When I was a kid, there was once upon a time when moon cakes were handmade in small quantities by family run bakeries in Hong Kong. But like everything else in the late 80s and early 90s, the production of moon cakes was outsourced to factories in China for mass production. The quality and taste then deteriorated. The quality got even worse in recent years since the emergence of a huge demand of moon cakes from the Chinese people within China. There were many years we didn't eat our traditional moon cakes in Hong Kong. We just passed them on to be re-gifted to someone else. Our family think just because we're picky eaters, it doesn't mean other people don't like them....Then one day when I was in a Chinese grocery store here in Los Angeles, I saw many Chinese people loading boxes of moon cakes onto their shopping carts. Out of curiosity, I asked why they bought so many. They told me they bought them to mail to their relatives in China. I asked them why because they were all made in China to begin with. They then told me while pointing at certain piles of boxes, "Yeah, don't buy those brands, those are not as good, they are imported from China, but we are buying an American brand that makes the moon cakes 100% here in America!! We had tried all the brands, this American brand is the best!!"

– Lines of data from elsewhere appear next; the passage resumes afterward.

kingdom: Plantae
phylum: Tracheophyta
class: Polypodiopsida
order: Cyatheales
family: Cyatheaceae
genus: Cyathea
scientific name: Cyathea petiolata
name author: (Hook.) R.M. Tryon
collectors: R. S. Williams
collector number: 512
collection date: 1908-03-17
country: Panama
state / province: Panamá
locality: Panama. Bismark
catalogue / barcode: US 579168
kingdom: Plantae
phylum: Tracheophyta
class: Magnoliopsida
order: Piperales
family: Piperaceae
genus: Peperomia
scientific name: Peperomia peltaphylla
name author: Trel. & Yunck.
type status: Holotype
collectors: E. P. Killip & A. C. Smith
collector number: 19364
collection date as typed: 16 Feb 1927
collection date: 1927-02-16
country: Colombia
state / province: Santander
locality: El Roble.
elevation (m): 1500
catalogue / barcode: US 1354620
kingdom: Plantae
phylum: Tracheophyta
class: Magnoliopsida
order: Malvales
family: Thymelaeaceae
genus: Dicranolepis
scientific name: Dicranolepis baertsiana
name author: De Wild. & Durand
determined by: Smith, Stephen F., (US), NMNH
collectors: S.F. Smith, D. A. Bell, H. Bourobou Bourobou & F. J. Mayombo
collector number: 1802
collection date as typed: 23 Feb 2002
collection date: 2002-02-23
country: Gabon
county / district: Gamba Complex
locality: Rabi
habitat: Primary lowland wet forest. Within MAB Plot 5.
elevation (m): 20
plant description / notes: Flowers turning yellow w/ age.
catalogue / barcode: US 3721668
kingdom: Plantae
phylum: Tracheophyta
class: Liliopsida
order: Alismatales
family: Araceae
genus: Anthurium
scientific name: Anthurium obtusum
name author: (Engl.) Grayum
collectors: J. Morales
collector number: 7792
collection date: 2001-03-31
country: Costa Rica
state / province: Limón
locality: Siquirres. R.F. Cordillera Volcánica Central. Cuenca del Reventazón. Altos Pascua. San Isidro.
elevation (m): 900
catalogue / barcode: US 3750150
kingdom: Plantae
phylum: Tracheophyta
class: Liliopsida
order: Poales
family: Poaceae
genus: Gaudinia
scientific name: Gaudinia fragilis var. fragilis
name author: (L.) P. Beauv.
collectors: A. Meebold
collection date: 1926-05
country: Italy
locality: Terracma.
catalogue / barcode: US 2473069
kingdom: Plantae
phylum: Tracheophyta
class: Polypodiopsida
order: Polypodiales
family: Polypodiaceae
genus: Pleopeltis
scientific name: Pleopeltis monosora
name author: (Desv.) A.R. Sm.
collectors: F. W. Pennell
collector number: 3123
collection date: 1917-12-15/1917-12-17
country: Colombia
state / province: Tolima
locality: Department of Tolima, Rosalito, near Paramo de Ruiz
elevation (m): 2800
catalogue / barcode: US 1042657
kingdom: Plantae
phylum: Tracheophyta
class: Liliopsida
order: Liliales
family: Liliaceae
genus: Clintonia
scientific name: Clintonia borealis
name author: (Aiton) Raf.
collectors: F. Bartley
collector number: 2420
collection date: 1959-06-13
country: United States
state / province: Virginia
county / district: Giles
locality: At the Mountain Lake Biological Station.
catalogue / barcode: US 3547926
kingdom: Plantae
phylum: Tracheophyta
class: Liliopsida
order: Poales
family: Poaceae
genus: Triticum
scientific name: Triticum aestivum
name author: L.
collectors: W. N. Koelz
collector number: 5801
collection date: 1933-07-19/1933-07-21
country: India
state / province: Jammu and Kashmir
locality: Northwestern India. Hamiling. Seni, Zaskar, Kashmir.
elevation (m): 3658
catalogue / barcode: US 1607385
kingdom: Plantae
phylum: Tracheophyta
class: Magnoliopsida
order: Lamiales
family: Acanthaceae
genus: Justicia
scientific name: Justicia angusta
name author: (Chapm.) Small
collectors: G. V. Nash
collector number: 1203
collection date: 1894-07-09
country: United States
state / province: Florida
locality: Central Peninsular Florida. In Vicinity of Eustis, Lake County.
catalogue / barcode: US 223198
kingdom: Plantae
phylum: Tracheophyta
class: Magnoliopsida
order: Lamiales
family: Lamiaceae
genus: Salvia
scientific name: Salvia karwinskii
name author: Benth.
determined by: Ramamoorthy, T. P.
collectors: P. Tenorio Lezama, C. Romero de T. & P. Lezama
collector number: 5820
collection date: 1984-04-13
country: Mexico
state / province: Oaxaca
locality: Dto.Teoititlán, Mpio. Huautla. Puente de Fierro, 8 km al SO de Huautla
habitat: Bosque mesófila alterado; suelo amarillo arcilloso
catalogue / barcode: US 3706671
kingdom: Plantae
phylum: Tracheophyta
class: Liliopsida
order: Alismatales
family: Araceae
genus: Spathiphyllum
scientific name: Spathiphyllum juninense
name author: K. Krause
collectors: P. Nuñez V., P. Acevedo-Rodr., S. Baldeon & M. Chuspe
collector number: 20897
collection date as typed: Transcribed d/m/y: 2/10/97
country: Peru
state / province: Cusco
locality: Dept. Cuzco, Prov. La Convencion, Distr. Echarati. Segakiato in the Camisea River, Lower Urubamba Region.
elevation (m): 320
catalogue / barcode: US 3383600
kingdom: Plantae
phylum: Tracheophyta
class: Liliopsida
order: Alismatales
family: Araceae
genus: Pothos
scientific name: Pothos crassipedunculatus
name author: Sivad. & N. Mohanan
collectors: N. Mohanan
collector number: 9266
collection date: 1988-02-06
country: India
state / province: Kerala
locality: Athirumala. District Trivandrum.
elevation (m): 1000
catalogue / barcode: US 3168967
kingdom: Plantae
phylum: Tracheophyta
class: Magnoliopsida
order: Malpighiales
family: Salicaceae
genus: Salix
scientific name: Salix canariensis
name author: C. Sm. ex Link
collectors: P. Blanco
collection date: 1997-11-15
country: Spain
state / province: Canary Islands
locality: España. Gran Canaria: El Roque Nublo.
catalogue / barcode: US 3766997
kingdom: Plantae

So I got one box to try out, and I have to say, sometimes it's very beneficial to talk to strangers in a grocery store, particularly the Chinese immigrants, because they know where to get good food.....
American made moon cakes are of course a lot more expensive than the ones imported from China. This box cost US$35, while many made in China brands cost under $20 per box. But you get what you pay for. These are the best moon cakes I've had for many years. I also bought several boxes and shipped to my family. They also love them. Now, we are helping America to reverse the trade deficit, however small the impact is.